L’ONG Ordo Iuris quant à elle fait partie d’Agenda Europe (3), réseau international d’organisations d’extrémistes religieux qui luttent contre divers aspects des droits sexuels et reproductifs. Fondée en 2013, Ordo Iuris pèse de plus en plus sur les décisions politiques en Pologne. Aleksander Stepkowski, son cofondateur et son premier président, siège désormais à la Cour suprême ; d’autres membres de l’organisation tiennent des postes à responsabilité dans divers ministères et collectivités. L’objectif d’Ordo Iuris étant de façonner la loi conformément à la ligne idéologique des fondamentalistes catholiques. L’organisation a été à l’origine de la proposition de loi visant à interdire totalement l’IVG en 2016, mais aussi de la charte homophobe «zone libre d’idéologie LGBT», adoptée récemment par de nombreuses collectivités à travers la Pologne.

C’est elle aussi qui a initié le retrait de la Pologne de la convention d’Istanbul. D’après l’enquête menée par les journalistes indépendants Klementyna Suchanow (4) et Tomasz Piatek, ainsi que par la Grande Coalition pour la liberté et le choix (WKRW) réunissant plus de 100 organisations qui luttent pour les droits des femmes en Pologne, Ordo Iuris est en partie financée par l’Etat polonais. Selon les mêmes sources, l’organisation entretient des liens avec des oligarques russes pro-Kremlin qui pourraient également se trouver à l’origine de son financement. Ordo Iuris nie, bien évidemment, tout lien avec le Kremlin et intente des procès à tour de bras à quiconque suggère le contraire.

Deux tribus

Le début de la guerre culturelle qui déchire les Polonais remonte à la catastrophe aérienne de Smolensk en 2010. Une fois apparues, les divisions ont été habilement entretenues par le PiS. Il est difficile aujourd’hui d’imaginer une issue à l’escalade de la violence qui lui profite, sauf peut-être si les Polonais arrivent à trouver un moyen de s’entendre entre eux en court-circuitant les autorités et l’Eglise catholique, ce qui pour le moment semble totalement impossible.

Aujourd’hui, les deux «tribus», comme la presse polonaise a pris l’habitude de les appeler, se haïssent ou au mieux se méprisent. Elles parlent chacune un idiome incompréhensible pour l’autre, possèdent chacune ses propres références et modèles culturels, sa vision du pays, de son passé et de son avenir.

Jonglant d’une main avec les ressentiments et les peurs aussi bien actuels que ceux enracinés dans le passé, de l’autre, avec les programmes d’aide sociale, le PiS a réussi à enfermer une partie de la société polonaise dans une bulle étanche.

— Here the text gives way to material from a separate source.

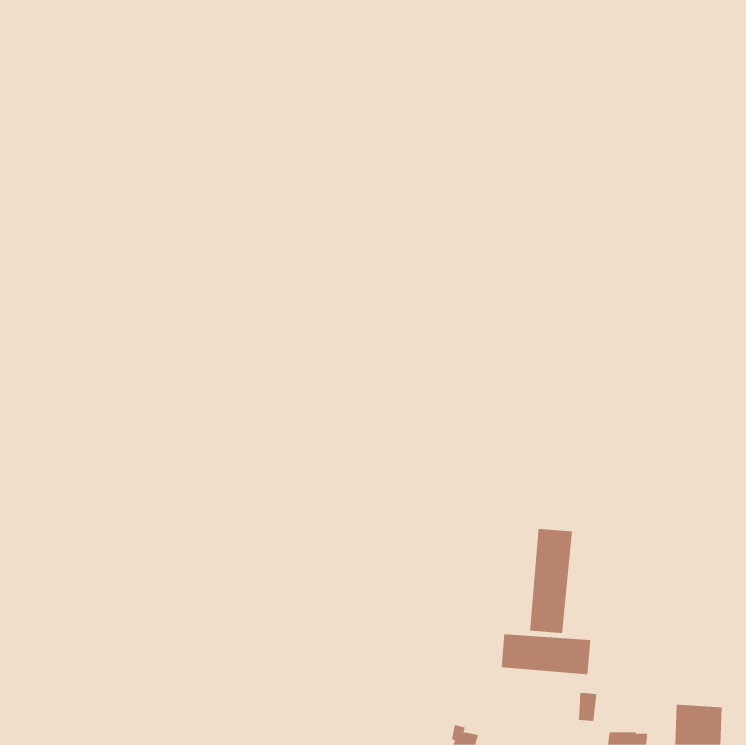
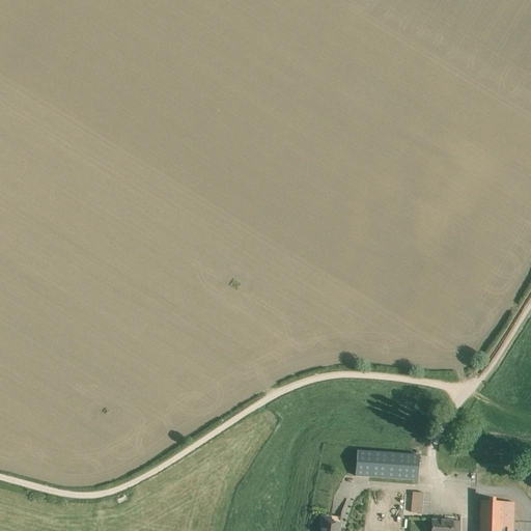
building: [530,528,573,634] -> none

Même si les électeurs du PiS savaient ce qu’il s’était exactement passé le 7 août dans les rues de Varsovie, le sort de Margot n’aurait probablement pas ému grand monde. Pour une partie d’entre eux, souvent spectateurs âgés des médias d’Etat ou de l’Eglise, Margot et les autres personnes LGBT+ sont des démons ou au mieux des adeptes d’une idéologie décadente, cherchant à détruire leur religion, leur culture et leur pays. Les autres approuvent la violence. Ceux qui s’y opposent, et qui sont conscient que le PiS a désormais trois ans, jusqu’aux prochaines élections parlementaires, pour parachever le démantèlement de l’état de droit, appellent l’Europe à ne pas les abandonner.

Agnieszka Zuk a publié Hourras et désarrois. Scènes d’une guerre culturelle en Pologne (Noir sur blanc, mai 2019). Cet ouvrage collectif, qui rassemble dix-sept textes d’intellectuels et écrivains polonais et un texte d’une auteure ukrainienne, traite de la Pologne actuelle et de ses clivages.

(1) Malgorzata Szutowicz.

(2) Il s’agit de Radio Maryja et de la chaîne de télévision Trwam appartenant au père Tadeusz Rydzyk, qui a également fondé sa propre école de journalisme.

(3) «Restaurer l’ordre naturel», brochure établie par le Forum parlementaire européen sur la population et le développement.

(4) Klementyna Suchanow, To jest wojna, éd. Agora, 2020 (non traduit).